##### Material for this task #####
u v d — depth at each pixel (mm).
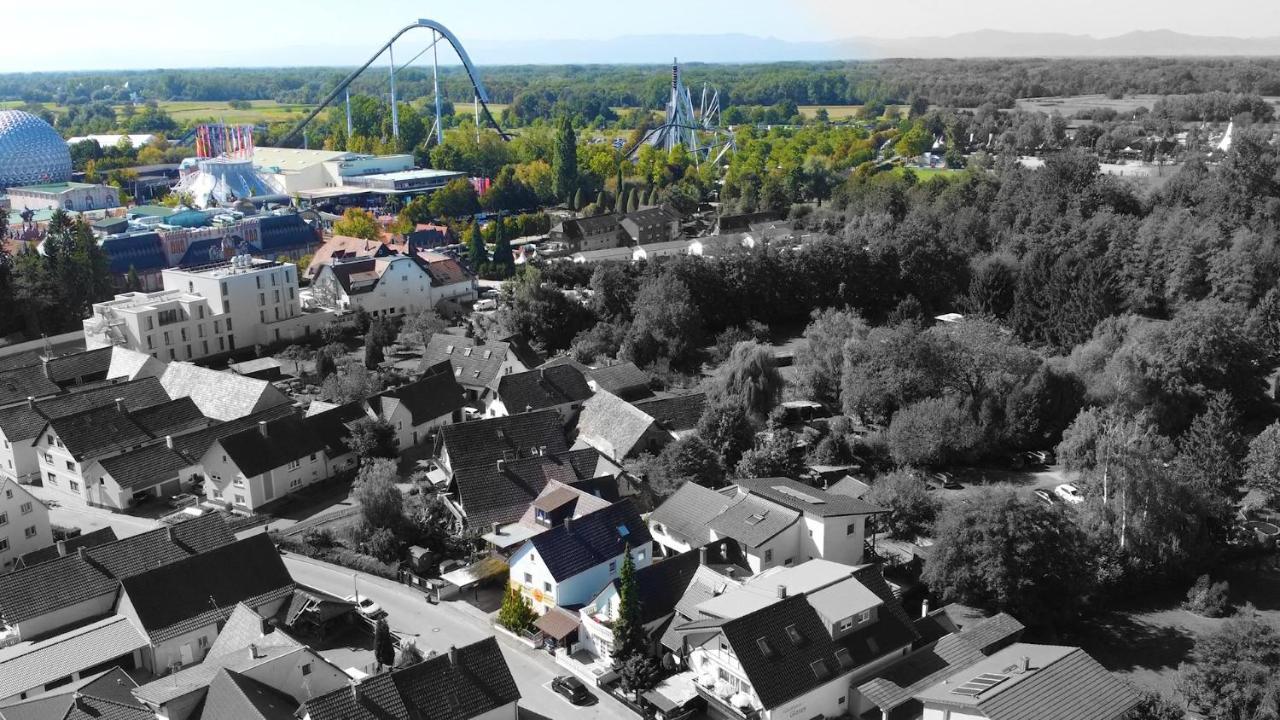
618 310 176625
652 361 160875
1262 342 147250
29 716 69312
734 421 117938
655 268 182125
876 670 77062
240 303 170125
#####
## To do
Repeat the listing in full and exactly. Leave any pictures out.

## Result for this task
u v d — depth at each pixel (mm).
618 310 176625
652 361 160875
1262 342 147250
29 716 69312
734 421 117938
655 268 182125
876 670 77062
240 303 170125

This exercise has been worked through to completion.